• THE PROBLEM: Reproduce the material verbatim from its first line through the line containing "[136, 1210, 164, 1227] StreetNumber: 1928", including that line.

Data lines
----------
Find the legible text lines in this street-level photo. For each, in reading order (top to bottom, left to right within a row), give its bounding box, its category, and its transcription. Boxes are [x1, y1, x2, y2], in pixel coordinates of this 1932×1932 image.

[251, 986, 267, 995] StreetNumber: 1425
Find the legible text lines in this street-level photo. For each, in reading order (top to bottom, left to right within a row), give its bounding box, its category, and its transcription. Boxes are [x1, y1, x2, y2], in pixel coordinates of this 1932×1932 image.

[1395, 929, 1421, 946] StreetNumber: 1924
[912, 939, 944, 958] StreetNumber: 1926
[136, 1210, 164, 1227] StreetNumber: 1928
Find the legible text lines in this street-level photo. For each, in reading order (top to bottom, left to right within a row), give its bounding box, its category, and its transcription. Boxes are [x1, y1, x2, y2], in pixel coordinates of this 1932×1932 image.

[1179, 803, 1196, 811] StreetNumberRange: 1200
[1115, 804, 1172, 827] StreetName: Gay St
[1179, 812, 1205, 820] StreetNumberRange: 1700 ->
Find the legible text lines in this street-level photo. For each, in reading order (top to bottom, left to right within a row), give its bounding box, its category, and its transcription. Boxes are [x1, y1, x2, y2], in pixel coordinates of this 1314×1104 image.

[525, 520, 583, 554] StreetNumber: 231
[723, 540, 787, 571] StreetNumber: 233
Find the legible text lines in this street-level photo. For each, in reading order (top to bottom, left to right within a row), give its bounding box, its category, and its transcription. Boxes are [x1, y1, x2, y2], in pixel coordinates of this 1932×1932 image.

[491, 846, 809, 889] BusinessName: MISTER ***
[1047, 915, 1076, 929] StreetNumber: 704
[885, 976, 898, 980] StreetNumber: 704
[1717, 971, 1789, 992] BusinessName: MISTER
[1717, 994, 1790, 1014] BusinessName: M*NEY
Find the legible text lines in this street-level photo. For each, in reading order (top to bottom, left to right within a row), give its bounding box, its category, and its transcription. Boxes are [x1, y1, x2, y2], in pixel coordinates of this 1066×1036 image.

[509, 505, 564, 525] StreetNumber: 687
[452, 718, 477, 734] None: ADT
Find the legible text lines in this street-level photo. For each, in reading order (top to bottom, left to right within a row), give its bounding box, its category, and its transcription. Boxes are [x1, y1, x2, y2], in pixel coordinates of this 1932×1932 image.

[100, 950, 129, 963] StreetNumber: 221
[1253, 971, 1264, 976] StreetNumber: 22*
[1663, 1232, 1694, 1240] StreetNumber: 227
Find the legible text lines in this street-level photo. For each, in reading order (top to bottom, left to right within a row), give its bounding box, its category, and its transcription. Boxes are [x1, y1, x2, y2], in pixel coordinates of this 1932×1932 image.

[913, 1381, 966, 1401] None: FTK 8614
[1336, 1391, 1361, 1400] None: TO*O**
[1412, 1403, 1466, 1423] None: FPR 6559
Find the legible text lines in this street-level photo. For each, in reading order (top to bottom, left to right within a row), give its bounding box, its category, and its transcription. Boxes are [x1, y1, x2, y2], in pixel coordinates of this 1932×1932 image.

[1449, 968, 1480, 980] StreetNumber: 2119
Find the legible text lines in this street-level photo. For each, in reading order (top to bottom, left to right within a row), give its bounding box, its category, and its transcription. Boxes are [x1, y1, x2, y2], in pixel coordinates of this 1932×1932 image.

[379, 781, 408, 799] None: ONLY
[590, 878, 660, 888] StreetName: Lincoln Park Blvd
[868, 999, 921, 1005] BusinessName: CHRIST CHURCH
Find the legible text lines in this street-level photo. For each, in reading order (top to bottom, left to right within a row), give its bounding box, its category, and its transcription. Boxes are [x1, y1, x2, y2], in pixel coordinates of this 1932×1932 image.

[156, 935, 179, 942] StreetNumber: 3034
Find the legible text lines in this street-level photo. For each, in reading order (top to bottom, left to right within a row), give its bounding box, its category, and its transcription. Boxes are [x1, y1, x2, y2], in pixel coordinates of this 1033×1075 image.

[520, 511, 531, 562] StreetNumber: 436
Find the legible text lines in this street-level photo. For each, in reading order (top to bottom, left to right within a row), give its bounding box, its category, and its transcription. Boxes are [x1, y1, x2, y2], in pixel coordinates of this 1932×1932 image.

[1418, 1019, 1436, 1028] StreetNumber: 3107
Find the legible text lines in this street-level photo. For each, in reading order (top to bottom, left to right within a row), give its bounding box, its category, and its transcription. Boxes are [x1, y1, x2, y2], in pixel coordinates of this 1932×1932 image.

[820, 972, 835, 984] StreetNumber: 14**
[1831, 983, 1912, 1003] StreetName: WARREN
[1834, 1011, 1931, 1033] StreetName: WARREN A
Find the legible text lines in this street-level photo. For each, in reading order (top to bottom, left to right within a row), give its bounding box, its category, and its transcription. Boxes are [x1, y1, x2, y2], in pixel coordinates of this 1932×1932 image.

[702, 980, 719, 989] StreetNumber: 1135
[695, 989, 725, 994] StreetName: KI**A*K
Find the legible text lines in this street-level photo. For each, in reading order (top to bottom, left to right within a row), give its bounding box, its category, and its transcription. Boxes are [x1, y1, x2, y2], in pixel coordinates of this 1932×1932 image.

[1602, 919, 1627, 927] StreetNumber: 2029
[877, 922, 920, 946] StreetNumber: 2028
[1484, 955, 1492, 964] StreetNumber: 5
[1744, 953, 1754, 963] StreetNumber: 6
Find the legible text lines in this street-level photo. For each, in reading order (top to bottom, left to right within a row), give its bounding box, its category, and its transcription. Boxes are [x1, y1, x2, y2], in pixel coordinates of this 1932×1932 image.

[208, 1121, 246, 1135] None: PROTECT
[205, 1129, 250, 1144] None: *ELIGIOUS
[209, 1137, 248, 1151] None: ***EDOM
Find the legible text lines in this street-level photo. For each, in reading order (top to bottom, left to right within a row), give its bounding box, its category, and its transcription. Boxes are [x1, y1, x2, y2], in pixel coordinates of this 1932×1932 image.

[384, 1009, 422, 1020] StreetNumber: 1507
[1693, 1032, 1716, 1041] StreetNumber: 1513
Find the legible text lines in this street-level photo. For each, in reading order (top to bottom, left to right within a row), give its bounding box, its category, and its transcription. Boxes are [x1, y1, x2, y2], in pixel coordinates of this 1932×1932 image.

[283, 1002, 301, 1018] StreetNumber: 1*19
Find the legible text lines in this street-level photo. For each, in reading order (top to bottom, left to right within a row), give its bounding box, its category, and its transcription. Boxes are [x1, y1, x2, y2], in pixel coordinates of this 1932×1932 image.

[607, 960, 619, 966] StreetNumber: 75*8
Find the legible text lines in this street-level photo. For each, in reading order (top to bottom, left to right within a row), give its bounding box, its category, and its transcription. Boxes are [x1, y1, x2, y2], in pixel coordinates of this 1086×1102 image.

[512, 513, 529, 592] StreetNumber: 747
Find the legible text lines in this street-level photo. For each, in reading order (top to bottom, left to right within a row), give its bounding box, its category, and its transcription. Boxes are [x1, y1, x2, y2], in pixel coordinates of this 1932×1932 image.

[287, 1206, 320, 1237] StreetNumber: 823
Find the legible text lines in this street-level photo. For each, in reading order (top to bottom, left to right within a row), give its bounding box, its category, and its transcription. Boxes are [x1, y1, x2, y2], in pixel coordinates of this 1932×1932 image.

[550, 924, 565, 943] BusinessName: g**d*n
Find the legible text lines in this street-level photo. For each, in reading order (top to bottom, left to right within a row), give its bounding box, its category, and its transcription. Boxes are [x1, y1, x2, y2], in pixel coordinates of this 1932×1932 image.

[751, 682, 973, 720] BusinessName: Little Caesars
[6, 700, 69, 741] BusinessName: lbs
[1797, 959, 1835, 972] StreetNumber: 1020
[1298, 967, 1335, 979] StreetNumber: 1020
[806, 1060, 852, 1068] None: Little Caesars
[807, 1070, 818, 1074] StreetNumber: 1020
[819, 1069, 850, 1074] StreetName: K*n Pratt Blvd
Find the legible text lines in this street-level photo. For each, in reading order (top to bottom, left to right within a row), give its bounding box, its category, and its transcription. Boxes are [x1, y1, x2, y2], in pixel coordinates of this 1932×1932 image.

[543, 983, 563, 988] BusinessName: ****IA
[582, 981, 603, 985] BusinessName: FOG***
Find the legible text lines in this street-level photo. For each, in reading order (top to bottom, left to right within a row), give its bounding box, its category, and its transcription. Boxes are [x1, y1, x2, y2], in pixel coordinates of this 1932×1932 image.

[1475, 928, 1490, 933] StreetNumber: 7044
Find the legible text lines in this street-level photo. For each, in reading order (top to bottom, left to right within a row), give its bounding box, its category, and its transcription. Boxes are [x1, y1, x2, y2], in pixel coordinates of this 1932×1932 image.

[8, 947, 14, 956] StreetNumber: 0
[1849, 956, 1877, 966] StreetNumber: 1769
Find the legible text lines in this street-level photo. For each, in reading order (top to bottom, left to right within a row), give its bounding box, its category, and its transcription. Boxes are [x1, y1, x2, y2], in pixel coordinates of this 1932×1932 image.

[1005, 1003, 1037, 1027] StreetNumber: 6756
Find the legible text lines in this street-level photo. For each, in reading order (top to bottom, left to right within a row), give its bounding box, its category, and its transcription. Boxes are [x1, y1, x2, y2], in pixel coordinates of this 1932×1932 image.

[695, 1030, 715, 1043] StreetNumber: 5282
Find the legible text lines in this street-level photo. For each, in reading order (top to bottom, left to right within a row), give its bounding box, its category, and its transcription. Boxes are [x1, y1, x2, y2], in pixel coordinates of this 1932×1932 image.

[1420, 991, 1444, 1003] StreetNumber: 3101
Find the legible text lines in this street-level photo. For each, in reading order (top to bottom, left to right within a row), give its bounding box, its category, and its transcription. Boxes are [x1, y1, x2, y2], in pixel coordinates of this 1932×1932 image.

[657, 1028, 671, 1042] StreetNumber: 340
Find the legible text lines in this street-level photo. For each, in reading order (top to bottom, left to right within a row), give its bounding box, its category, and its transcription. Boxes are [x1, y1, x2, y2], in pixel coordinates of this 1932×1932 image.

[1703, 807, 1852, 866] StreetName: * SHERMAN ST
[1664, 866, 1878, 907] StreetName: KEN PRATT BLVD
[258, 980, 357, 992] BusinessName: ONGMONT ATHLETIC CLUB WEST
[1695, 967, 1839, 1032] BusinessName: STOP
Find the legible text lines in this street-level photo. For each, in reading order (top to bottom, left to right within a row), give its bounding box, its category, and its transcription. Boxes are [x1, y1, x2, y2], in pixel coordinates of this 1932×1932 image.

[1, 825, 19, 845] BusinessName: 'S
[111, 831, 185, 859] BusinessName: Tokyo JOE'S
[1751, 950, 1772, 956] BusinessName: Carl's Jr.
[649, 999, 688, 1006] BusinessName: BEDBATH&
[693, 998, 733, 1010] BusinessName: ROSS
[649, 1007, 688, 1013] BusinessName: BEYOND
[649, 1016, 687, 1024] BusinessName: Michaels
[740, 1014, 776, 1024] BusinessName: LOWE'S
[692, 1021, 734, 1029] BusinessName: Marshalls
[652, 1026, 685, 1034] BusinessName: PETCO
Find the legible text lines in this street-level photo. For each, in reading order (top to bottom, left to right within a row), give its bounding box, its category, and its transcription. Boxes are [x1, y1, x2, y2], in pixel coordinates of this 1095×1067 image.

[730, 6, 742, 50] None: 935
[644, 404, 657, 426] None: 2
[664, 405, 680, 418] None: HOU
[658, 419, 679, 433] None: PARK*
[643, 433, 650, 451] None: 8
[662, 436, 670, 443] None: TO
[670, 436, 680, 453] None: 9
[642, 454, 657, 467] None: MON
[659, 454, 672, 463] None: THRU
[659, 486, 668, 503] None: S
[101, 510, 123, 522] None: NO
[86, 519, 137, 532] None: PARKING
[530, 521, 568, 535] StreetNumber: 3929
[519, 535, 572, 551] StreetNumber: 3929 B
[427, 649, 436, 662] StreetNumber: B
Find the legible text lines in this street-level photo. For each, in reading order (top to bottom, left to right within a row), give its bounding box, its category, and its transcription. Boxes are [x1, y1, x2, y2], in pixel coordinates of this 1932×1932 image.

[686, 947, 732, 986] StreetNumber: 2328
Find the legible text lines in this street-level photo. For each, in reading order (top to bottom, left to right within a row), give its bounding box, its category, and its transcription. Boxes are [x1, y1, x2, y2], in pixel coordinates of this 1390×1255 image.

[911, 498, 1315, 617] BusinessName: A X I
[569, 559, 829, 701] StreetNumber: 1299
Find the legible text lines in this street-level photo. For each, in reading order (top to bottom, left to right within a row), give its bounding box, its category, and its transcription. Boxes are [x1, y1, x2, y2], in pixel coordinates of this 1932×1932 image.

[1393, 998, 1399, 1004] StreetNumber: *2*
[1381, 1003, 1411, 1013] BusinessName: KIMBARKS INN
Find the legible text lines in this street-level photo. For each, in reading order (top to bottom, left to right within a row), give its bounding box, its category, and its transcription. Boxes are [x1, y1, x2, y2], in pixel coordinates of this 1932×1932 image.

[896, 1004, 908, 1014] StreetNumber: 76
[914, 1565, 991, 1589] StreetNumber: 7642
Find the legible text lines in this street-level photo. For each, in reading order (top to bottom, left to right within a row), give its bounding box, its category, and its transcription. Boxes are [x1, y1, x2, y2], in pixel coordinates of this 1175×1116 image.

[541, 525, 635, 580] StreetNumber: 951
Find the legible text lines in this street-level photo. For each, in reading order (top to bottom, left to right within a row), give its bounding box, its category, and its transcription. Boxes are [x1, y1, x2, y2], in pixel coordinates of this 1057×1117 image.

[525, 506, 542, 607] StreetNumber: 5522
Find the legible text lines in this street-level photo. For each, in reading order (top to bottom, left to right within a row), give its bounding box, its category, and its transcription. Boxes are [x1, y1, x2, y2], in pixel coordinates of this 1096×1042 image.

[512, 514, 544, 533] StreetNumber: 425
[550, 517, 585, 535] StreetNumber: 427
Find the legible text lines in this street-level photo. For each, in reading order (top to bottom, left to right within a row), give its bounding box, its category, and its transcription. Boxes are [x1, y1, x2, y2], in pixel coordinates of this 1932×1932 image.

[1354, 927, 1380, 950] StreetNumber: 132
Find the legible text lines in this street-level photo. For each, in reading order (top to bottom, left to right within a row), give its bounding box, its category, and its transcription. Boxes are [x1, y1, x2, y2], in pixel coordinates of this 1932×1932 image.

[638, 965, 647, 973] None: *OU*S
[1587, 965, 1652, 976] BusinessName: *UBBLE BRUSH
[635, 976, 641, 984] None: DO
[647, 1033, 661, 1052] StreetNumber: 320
----------
• COMPLETE ANSWER:
Find the legible text lines in this street-level photo. For each, in reading order (top to bottom, left to right within a row), give its bounding box, its category, and its transcription. Boxes are [x1, y1, x2, y2], in pixel coordinates of this 1932×1932 image.

[251, 986, 267, 995] StreetNumber: 1425
Find the legible text lines in this street-level photo. For each, in reading order (top to bottom, left to right within a row), give its bounding box, its category, and its transcription. Boxes are [x1, y1, x2, y2], in pixel coordinates of this 1932×1932 image.

[1395, 929, 1421, 946] StreetNumber: 1924
[912, 939, 944, 958] StreetNumber: 1926
[136, 1210, 164, 1227] StreetNumber: 1928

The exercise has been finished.